= GIVEN DATA =
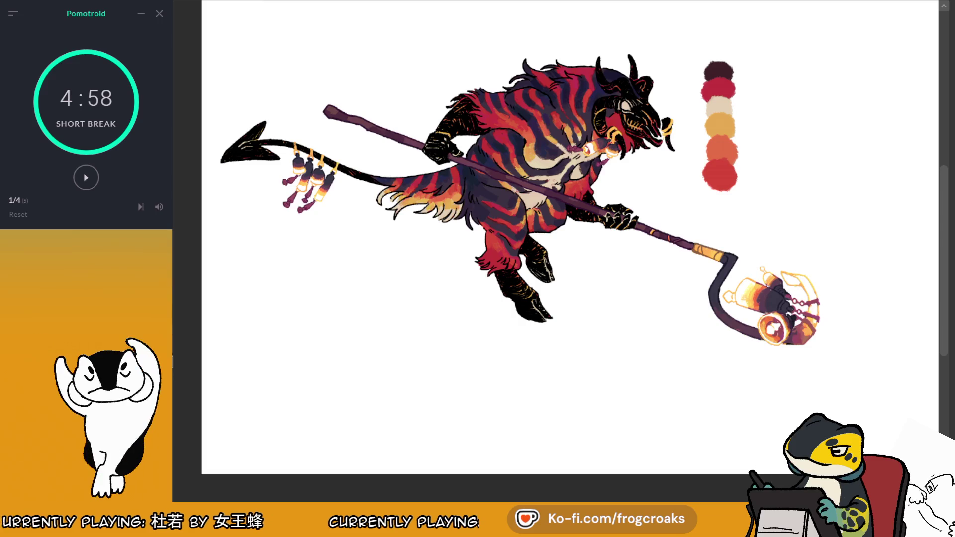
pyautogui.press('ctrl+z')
...
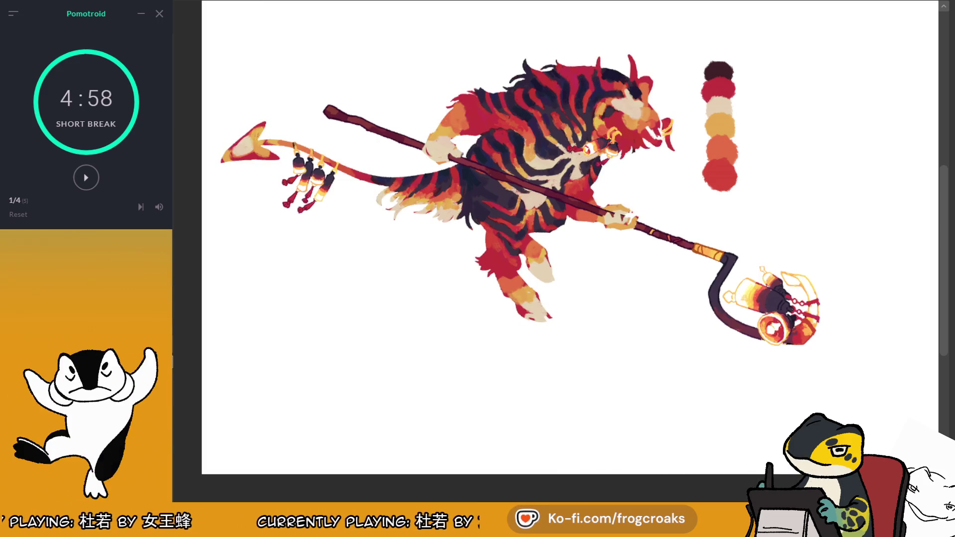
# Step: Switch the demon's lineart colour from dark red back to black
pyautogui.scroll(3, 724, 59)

= WORK REQUIRED =
From the listing above, pick out each line where the word "pyautogui" appears.

= RESPONSE TO THE TASK =
pyautogui.press('ctrl+z')
pyautogui.scroll(3, 724, 59)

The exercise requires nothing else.